Invitae is a College of American Pathologists (CAP)-accredited and Clinical Laboratory Improvement Amendments (CLIA)-certified clinical diagnostic laboratory performing full-gene sequencing and deletion/duplication analysis using next-generation sequencing technology (NGS).

Our sequence analysis covers clinically important regions of each gene, including coding exons and 10 to 20 base pairs of adjacent intronic sequence on either side of the coding exons in the transcript listed below, depending on the specific gene or test. In addition, the analysis covers select non-coding variants. Any variants that fall outside these regions are not analyzed. Any limitations in the analysis of these genes will be listed on the report. Contact client services with any questions.

Based on validation study results, this assay achieves >99% analytical sensitivity and specificity for single nucleotide variants, insertions and deletions <15bp in length, and exon-level deletions and duplications. Invitae's methods also detect insertions and deletions larger than 15bp but smaller than a full exon but sensitivity for these may be marginally reduced. Invitae’s deletion/duplication analysis determines copy number at a single exon resolution at virtually all targeted exons. However, in rare situations, single-exon copy number events may not be analyzed due to inherent sequence properties or isolated reduction in data quality. Certain types of variants, such as structural rearrangements (e.g. inversions, gene conversion events, translocations, etc.) or variants embedded in sequence with complex architecture (e.g. short tandem repeats or segmental duplications), may not be detected. Additionally, it may not be possible to fully resolve certain details about variants, such as mosaicism, phasing, or mapping ambiguity. Unless explicitly guaranteed, sequence changes in the promoter, non-coding exons, and other non-coding regions are not covered by this assay. Please consult the test definition on our website for details regarding regions or types of variants that are covered or excluded for this test. This report reflects the analysis of an extracted genomic DNA sample. In very rare cases, (circulating hematolymphoid neoplasm, bone marrow transplant, recent blood transfusion) the analyzed DNA may not represent the patient's constitutional genome.

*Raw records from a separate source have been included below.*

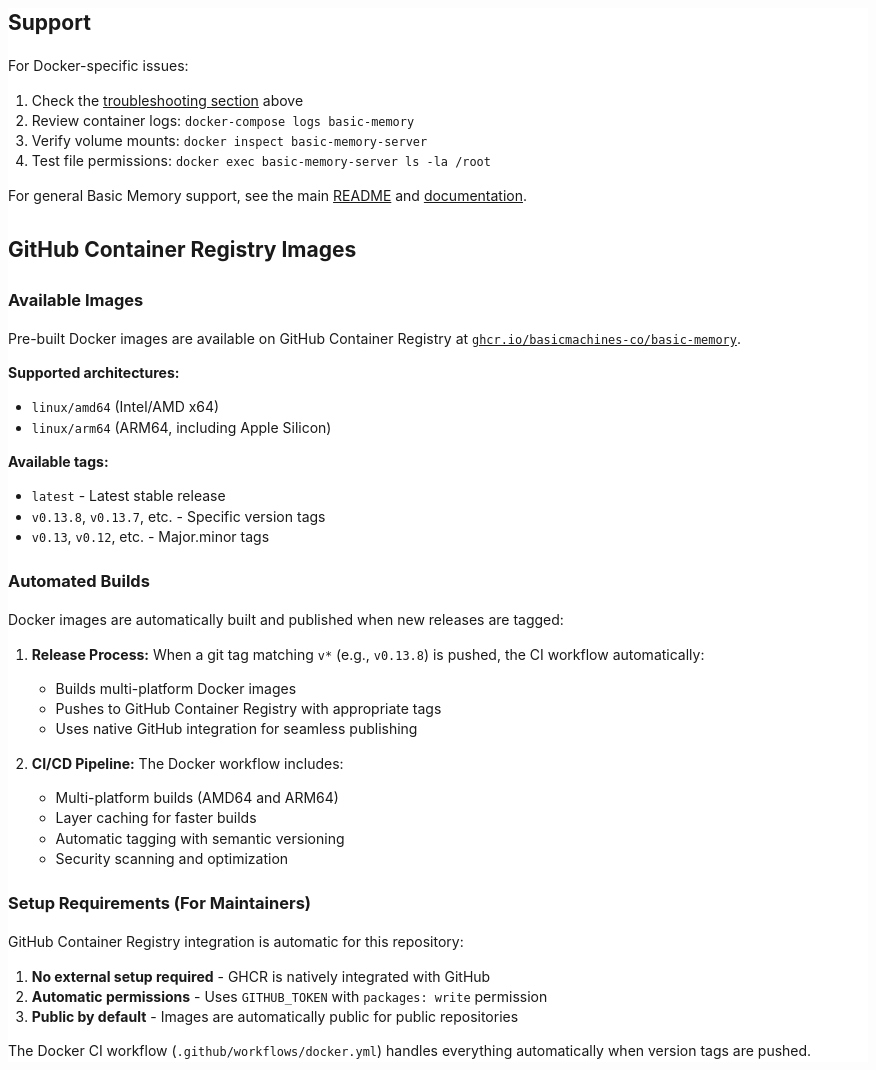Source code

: 
## Support

For Docker-specific issues:

1. Check the [troubleshooting section](#troubleshooting) above
2. Review container logs: `docker-compose logs basic-memory`
3. Verify volume mounts: `docker inspect basic-memory-server`
4. Test file permissions: `docker exec basic-memory-server ls -la /root`

For general Basic Memory support, see the main [README](../README.md)
and [documentation](https://memory.basicmachines.co/).

## GitHub Container Registry Images

### Available Images

Pre-built Docker images are available on GitHub Container Registry at [`ghcr.io/basicmachines-co/basic-memory`](https://github.com/basicmachines-co/basic-memory/pkgs/container/basic-memory).

**Supported architectures:**
- `linux/amd64` (Intel/AMD x64)
- `linux/arm64` (ARM64, including Apple Silicon)

**Available tags:**
- `latest` - Latest stable release
- `v0.13.8`, `v0.13.7`, etc. - Specific version tags
- `v0.13`, `v0.12`, etc. - Major.minor tags

### Automated Builds

Docker images are automatically built and published when new releases are tagged:

1. **Release Process:** When a git tag matching `v*` (e.g., `v0.13.8`) is pushed, the CI workflow automatically:
   - Builds multi-platform Docker images
   - Pushes to GitHub Container Registry with appropriate tags
   - Uses native GitHub integration for seamless publishing

2. **CI/CD Pipeline:** The Docker workflow includes:
   - Multi-platform builds (AMD64 and ARM64)
   - Layer caching for faster builds
   - Automatic tagging with semantic versioning
   - Security scanning and optimization

### Setup Requirements (For Maintainers)

GitHub Container Registry integration is automatic for this repository:

1. **No external setup required** - GHCR is natively integrated with GitHub
2. **Automatic permissions** - Uses `GITHUB_TOKEN` with `packages: write` permission
3. **Public by default** - Images are automatically public for public repositories

The Docker CI workflow (`.github/workflows/docker.yml`) handles everything automatically when version tags are pushed.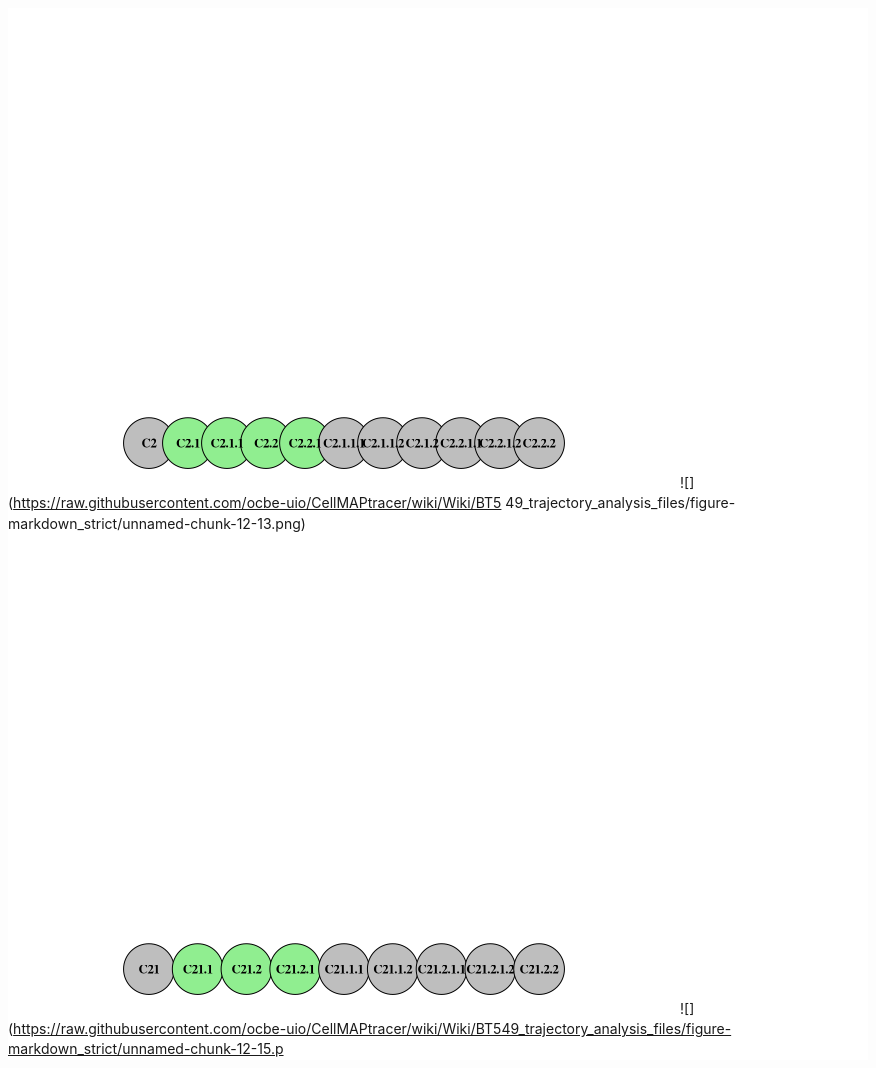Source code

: [](https://raw.githubusercontent.com/ocbe-uio/CellMAPtracer/wiki/Wiki/BT549_trajectory_analysis_files/figure-markdown_strict/unnamed-chunk-12-11.png)![](https://raw.githubusercontent.com/ocbe-uio/CellMAPtracer/wiki/Wiki/BT549_trajectory_analysis_files/figure-markdown_strict/unnamed-chunk-12-12.png)![](https://raw.githubusercontent.com/ocbe-uio/CellMAPtracer/wiki/Wiki/BT5
49_trajectory_analysis_files/figure-markdown_strict/unnamed-chunk-12-13.png)![](https://raw.githubusercontent.com/ocbe-uio/CellMAPtracer/wiki/Wiki/BT549_trajectory_analysis_files/figure-markdown_strict/unnamed-chunk-12-14.png)![](https://raw.githubusercontent.com/ocbe-uio/CellMAPtracer/wiki/Wiki/BT549_trajectory_analysis_files/figure-markdown_strict/unnamed-chunk-12-15.p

Gene Transcript reference Sequencing analysis Deletion/Duplication analysis
BAP1 NM_004656.3
BUB1B NM_001211.5
CDC73 NM_024529.4
CDKN1C NM_000076.2
CEP57* NM_014679.4
CTR9 NM_014633.4
DICER1* NM_177438.2
DIS3L2 NM_152383.4
EPCAM* NM_002354.2
FH* NM_000143.3
FLCN NM_144997.5
GPC3* NM_004484.3
MET* NM_001127500.1
MITF* NM_000248.3
MLH1* NM_000249.3
MSH2* NM_000251.2
MSH6* NM_000179.2
PALB2 NM_024675.3
PMS2* NM_000535.5
PTEN* NM_000314.4
REST NM_005612.4
SDHA* NM_004168.3
SDHB NM_003000.2
SDHC* NM_003001.3
SDHD NM_003002.3
SMARCA4 NM_001128849.1
SMARCB1 NM_003073.3
TP53* NM_000546.5
TSC1* NM_000368.4
TSC2 NM_000548.3
VHL NM_000551.3
WT1 NM_024426.4

CEP57: Sequencing analysis for exons 9 includes only cds +/- 10 bp.
DICER1: Sequencing analysis for exons 22 includes only cds +/- 10 bp.
EPCAM: Sequencing analysis is not offered for this gene.
FH: Sequencing analysis for exons 9 includes only cds +/- 10 bp.
GPC3: Sequencing analysis for exons 3 includes only cds +/- 10 bp.
MET: Sequencing analysis for exons 12 includes only cds +/- 10 bp.
MITF: c.952G>A, p.Glu318Lys variant only.
MLH1: Deletion/duplication analysis covers the promoter region. Sequencing analysis for exons 12 includes only cds +/- 10 bp.
MSH2: Analysis includes the exon 1-7 inversion (Boland mutation). Sequencing analysis for exons 2, 5 includes only cds +/- 10 bp.
MSH6: Sequencing analysis for exons 7, 10 includes only cds +/- 10 bp.
PMS2: Sequencing analysis for exons 7 includes only cds +/- 10 bp.
PTEN: Deletion/duplication analysis covers the promoter region. Sequencing analysis for exons 8 includes only cds +/- 10 bp.
SDHA: Deletion/duplication analysis is not offered for this gene and sequencing analysis is not offered for exon 14. Sequencing analysis for exons 6-8 includes only cds +/- 10 bp.
SDHC: Sequencing analysis for exons 2, 6 includes only cds +/- 10 bp.
TP53: Deletion/duplication analysis covers the promoter region.
TSC1: Sequencing analysis for exons 21 includes only cds +/- 10 bp.